On May 10, FDA denied a Citizen Petition submitted on behalf of Endo Pharmaceuticals Inc. ("Endo"). The Petition requested that FDA: (1) determine that Opana® ER (oxymorphone hydrochloride) Extended-Release Tablets ("OP") were discontinued for safety reasons, (2) refuse to approve any pending abbreviated new drug application ("ANDA") for a generic version of OP, and (3) suspend and withdraw the approval of any ANDA referencing OP as the reference listed drug. By statute, if a drug was withdrawn from sale for reasons of safety or effectiveness, FDA must refuse to approve any pending ANDA and suspend or withdraw any approved ANDA referencing the drug.

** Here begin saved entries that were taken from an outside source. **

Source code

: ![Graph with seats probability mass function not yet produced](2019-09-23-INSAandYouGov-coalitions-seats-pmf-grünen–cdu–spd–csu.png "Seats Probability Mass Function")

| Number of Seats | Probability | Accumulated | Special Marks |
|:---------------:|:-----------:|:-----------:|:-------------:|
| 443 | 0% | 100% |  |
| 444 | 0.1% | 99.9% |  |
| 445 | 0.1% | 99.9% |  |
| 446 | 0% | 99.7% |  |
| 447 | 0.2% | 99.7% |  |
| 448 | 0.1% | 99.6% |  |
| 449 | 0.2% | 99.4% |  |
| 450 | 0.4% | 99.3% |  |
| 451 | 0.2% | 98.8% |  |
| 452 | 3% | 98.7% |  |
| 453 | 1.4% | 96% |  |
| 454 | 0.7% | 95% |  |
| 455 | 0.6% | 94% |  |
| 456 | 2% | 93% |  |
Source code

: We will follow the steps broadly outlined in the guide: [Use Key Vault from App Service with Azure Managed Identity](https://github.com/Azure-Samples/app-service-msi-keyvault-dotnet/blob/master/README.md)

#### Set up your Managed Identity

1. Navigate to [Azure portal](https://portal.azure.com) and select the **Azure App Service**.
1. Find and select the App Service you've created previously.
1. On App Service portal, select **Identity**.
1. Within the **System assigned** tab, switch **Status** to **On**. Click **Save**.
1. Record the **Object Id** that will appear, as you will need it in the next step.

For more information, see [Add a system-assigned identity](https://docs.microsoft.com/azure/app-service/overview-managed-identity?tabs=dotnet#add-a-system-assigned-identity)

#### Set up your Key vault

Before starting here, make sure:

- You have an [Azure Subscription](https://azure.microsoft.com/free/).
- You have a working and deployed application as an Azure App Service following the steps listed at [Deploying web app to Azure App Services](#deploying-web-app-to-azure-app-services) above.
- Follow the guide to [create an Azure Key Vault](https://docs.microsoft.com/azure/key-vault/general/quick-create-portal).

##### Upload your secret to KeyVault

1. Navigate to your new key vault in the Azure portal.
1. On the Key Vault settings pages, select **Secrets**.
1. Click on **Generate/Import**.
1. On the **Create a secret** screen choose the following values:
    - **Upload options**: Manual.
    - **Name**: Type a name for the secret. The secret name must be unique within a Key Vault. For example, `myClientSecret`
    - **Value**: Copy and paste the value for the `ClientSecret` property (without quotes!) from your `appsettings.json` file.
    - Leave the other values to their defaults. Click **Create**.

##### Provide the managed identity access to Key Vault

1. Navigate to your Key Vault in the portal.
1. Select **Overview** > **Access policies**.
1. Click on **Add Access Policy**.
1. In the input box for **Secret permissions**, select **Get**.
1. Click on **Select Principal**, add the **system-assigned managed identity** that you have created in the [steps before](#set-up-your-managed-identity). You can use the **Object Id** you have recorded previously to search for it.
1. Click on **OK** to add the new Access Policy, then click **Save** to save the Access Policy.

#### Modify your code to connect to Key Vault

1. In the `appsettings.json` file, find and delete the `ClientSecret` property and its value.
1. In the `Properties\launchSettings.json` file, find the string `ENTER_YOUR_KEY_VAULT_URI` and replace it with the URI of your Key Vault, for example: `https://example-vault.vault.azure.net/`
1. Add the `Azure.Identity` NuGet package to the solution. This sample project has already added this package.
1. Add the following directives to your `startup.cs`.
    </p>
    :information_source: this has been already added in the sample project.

FDA initially approved the New Drug Application ("NDA") for OP held by Endo on June 22, 2006. The approved label advised that the product should be swallowed whole and warned against crushing, chewing, snorting, or injecting the dissolved product to prevent uncontrolled delivery, overdose, and death. FDA approved two ANDAs referencing OP in December 2010. Generic versions of the product entered the market in July 2011 and January 2013, respectively.
FDA approved an NDA for a reformulated version of OP, also called Opana® ER (oxymorphone hydrochloride) Extended-Release Tablets ("OPR"), held by Endo on December 9, 2011. FDA found that OPR could still "dose dump" and approved a label for ORP that was virtually identical to the approved label for OP. Endo ceased shipping OP on May 31, 2012 and submitted the present petition in August 2012 which was subsequently supplemented with preliminary postmarketing data and analysis concerning the abuse of OP, generic versions of OP, and OPR.